Still, the reality is that for most markets, social is going to break some things — the way you relate to your customers, the way your customers learn about you, the conversations your customers have about you — and any illusions you may have about controlling those conversations.
You may be unmotivated today, but at some point in the near future you’re probably going to become very motivated. Sadly, it’ll be because you’ve lost your spot in the market to a competitor, and you’ll have to learn the SCRM lessons you could be learning continuously in a crash-course for survival.
The Skeptical
The skeptical still think this social media thing is a fad. This number is shrinking, but there are still a large number of skeptics who think the secret to winning in the social era involves waiting social media out, thus not investing any money in it while competitors are throwing good money after bad.
However, the numbers don’t bear this out. Studies show that large companies are increasingly investing in social media. Betting that your business will outlast social media becomes a worse bet every day.
The other form of skepticism is that the ROI for social and social CRM is impossible to compute or hard to come by; various models for computing ROI already exist, and the reality is that ignoring social media brings a set of negative impacts that can be computed in terms of the cost of lost opportunities for marketing, sales and customer loyalty.

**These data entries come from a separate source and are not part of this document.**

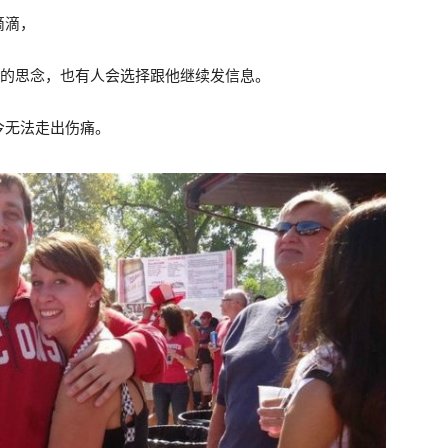
滴滴，
的思念，也有人会选择跟他继续发信息。
今无法走出伤痛。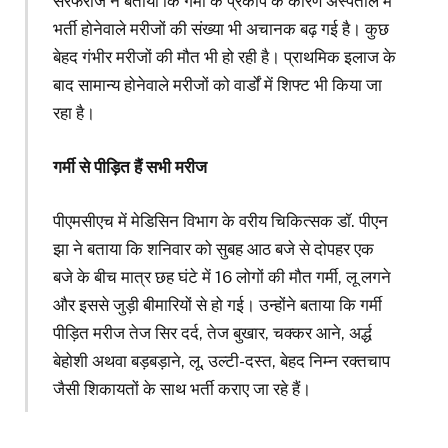
सरफराज ने बताया कि गर्मी के प्रकोप के कारण अस्पताल में
भर्ती होनेवाले मरीजों की संख्या भी अचानक बढ़ गई है। कुछ
बेहद गंभीर मरीजों की मौत भी हो रही है। प्राथमिक इलाज के
बाद सामान्य होनेवाले मरीजों को वार्डों में शिफ्ट भी किया जा
रहा है।
गर्मी से पीड़ित हैं सभी मरीज
पीएमसीएच में मेडिसिन विभाग के वरीय चिकित्सक डॉ. पीएन
झा ने बताया कि शनिवार को सुबह आठ बजे से दोपहर एक
बजे के बीच मात्र छह घंटे में 16 लोगों की मौत गर्मी, लू लगने
और इससे जुड़ी बीमारियों से हो गई। उन्होंने बताया कि गर्मी
पीड़ित मरीज तेज सिर दर्द, तेज बुखार, चक्कर आने, अर्द्ध
बेहोशी अथवा बड़बड़ाने, लू, उल्टी-दस्त, बेहद निम्न रक्तचाप
जैसी शिकायतों के साथ भर्ती कराए जा रहे हैं।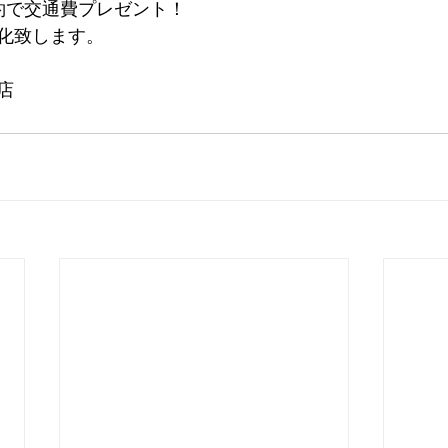
約で交通費プレゼント！
化致します。
店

So my suggestion stands: If you’re moving boldly into the social era, and you’ve found ways to make SCRM work for you, crush your competitors. Do it for yourself and your bottom line, of course, but do it for the rest of us, too.

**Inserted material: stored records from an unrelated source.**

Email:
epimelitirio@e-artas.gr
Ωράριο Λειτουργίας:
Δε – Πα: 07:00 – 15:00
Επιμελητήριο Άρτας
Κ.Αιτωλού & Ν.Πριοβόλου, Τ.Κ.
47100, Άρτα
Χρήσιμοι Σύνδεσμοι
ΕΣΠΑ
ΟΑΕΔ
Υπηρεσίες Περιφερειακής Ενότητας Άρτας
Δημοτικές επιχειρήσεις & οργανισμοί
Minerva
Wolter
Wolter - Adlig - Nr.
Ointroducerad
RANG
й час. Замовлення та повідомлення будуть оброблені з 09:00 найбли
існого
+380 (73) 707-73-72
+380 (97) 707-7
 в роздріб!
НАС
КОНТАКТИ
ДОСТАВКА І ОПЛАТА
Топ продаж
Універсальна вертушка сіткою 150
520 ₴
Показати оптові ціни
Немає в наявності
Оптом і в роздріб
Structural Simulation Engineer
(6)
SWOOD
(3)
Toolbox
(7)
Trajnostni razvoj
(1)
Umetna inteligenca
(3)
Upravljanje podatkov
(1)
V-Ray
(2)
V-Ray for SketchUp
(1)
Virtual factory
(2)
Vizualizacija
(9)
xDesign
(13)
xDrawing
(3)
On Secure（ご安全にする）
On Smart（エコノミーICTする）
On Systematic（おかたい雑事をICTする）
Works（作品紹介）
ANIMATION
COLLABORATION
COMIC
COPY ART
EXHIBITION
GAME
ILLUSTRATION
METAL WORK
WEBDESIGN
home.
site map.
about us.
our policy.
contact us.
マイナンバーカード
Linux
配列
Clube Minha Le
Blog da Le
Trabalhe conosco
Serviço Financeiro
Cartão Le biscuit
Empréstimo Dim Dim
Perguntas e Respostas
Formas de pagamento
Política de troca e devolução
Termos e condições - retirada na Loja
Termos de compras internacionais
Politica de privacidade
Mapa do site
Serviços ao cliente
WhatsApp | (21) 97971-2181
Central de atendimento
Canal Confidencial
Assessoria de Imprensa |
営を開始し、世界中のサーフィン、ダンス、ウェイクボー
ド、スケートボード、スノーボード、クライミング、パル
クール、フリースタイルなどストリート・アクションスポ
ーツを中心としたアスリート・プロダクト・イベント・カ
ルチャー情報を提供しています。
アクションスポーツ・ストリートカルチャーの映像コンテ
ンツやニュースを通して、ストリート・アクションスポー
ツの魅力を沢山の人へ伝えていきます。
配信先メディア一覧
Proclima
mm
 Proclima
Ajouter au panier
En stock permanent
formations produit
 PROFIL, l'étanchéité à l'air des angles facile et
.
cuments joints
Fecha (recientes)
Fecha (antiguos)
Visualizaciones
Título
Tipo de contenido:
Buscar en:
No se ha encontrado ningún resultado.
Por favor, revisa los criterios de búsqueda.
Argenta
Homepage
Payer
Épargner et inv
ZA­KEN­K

The more decisively you do this and banish the unimaginative, the skeptical and the unmotivated, the more rapidly all businesses start thinking about CRM and SCRM, and the sooner all customers can benefit from a business environment more attuned to meeting their needs than to meeting the needs of business.
Thanks for this thought-provoking post.
Do you see CRM and Social CRM as inhabiting parallel worlds or is SCRM a part of the former?
I think there are many businesses embracing SCRM (whether their approach is structured or not is another question) whilst skipping traditional CRM, in other words building up a great source of knowledge about their publics, but without the tools to leverage this. I guess this approach is the same as the one you mention about people struggle to come to terms with the discipline of CRM.
Would you say that the best course of action would be to
a. establish a firm CRM strategy and
b. use this to capture SCRM
Or as mentioned at the start are they two seperate beasts?